Thursday, November 09, 2006

Early years

My mother told me that I was jabbering away by the time I was eight months old - quite noisy, really. I remember that I used to be ignored for what I said because I used to say too much, and eventually I learned to speak to myself or suppose my listener was listening... in junior high I stopped saying everything out loud and instead starting writing everything I thought down. Recently I've discovered a few things I've written in the past and it surprises me... that I felt so vividly at the time. I guess I really cannot comprehend how feelingly I expressed myself until later on, when I look back from a different stage in life and relive the seconds. Rarely do I feel regret about what I had written - I may have seemed immature from a 'now' perspective, but it is a way to store memories - like a key that reopens sensations that would be difficult to relive otherwise. Sometimes I feel surprised that I could have thought those thoughts - and it seems that as I grow older, creativity comes less to me, because I'm weaning out fantastic thoughts that seem too absurd to be applied.
At four my mother was showing me picture books and before I started elementary school I could read the chinese alphabet. This skill became detrimental to my later learning, in fact, because I hadn't learnt patience with reviewing things, and since the teacher was teaching the chinese alphabet anew to the whole class, I took up the habit of zoning out. It has cost me many precious lessons that I did not know I hadn't learnt yet.

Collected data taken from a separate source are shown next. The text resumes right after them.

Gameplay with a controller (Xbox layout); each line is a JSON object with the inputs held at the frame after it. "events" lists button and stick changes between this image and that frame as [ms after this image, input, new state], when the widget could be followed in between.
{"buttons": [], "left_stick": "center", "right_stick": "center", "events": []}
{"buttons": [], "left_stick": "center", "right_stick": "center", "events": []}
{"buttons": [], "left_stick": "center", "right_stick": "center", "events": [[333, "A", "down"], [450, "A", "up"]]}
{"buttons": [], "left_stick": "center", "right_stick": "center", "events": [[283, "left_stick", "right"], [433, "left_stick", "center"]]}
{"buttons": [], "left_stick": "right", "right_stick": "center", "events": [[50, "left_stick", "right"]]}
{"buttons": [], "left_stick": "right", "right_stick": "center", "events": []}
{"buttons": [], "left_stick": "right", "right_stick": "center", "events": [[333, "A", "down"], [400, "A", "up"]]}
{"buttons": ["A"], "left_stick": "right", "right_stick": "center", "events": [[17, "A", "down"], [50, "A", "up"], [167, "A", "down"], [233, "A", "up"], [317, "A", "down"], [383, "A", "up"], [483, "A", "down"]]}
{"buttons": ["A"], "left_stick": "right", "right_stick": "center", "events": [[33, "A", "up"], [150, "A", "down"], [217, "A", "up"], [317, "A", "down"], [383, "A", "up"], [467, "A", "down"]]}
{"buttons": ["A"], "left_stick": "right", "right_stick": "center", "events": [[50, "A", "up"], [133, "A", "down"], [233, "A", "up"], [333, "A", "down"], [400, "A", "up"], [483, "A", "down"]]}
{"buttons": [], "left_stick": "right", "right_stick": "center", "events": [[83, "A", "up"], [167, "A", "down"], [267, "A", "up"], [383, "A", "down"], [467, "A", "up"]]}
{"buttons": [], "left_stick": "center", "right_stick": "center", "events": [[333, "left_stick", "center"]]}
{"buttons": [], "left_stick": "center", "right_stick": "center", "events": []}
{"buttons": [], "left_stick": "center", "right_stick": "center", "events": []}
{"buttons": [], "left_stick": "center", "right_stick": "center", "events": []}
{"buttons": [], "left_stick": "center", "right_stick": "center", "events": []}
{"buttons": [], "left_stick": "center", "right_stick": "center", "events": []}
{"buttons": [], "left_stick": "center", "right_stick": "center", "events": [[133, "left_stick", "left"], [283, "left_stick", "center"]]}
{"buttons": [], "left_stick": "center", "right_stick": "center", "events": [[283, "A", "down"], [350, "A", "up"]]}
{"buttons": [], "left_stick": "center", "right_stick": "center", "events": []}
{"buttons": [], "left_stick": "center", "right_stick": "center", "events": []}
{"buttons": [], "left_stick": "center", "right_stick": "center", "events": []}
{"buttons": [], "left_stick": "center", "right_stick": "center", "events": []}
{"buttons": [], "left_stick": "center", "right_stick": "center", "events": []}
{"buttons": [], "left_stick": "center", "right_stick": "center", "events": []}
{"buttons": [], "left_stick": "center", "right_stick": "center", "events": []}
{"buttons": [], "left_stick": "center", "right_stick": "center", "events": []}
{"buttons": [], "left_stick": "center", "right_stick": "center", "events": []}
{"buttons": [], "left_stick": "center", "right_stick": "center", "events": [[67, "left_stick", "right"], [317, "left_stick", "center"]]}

I distinctly remember owning robots that could turn into trucks or tanks or planes if you twisted them the right way. I remember losing them one by one because I would take them out to play and lose them... but I cannot remember how or where. It was excessively confusing to me that I had lost them and I had my first anxiety fit over losing something I owned. These fits have occured on and off since then because I am extremely careless. But I'm learning from this - that I should not care so much about the things I own. It becomes a time wasting burden to mourn objects lost. Perhaps that is partially why I am unwilling to love people intimately - love, whether willing or no, eventually becomes something that one owns, an anchor to earth and self. If a person were to part willingly, it would become a pain that in my state of maturity I am not able to cope with. I have many years yet, I guess, to learn mature relationships, both with objects of possession and objects of obsession.
My affair with dolls was tenacious at best. It seemed, though a girl could own many dolls, and I indeed had half a dozen, I could only love one at a time, and felt extremely discomfited if a grownup were to give me a new doll because I would have to keep it/love it and then I could not love my other dolls, though I reassured them I cared for them I knew it was no longer the same. I also tried to play with them as if they were real and treat them as real people since my own playmates were few and far between. Also because that was the way kids in story books and cartoons played with their dolls, right? It was a deeply unsatisfying relationship, especially since I started to imagine one of my dolls would suck my blood from my neck each night as I slept . Which must be due to accidentally viewing one of my parent's rented horror movies. Seeing movies like that is extremely harmful to a child.
At that time I started to notice the way I lulled myself to sleep - by letting my mind wander. For a while I combined wild meditation with before sleep mind wandering by pretending, for example, that the room was rocking like the hull of a ship, or that I had wandered out of my body and was soaring over the surrounding landscape. It felt so real - the soaring over edifaces, at peace with self.. and yet feeling so indescribably guilty over the freedom that I experienced in such excursions.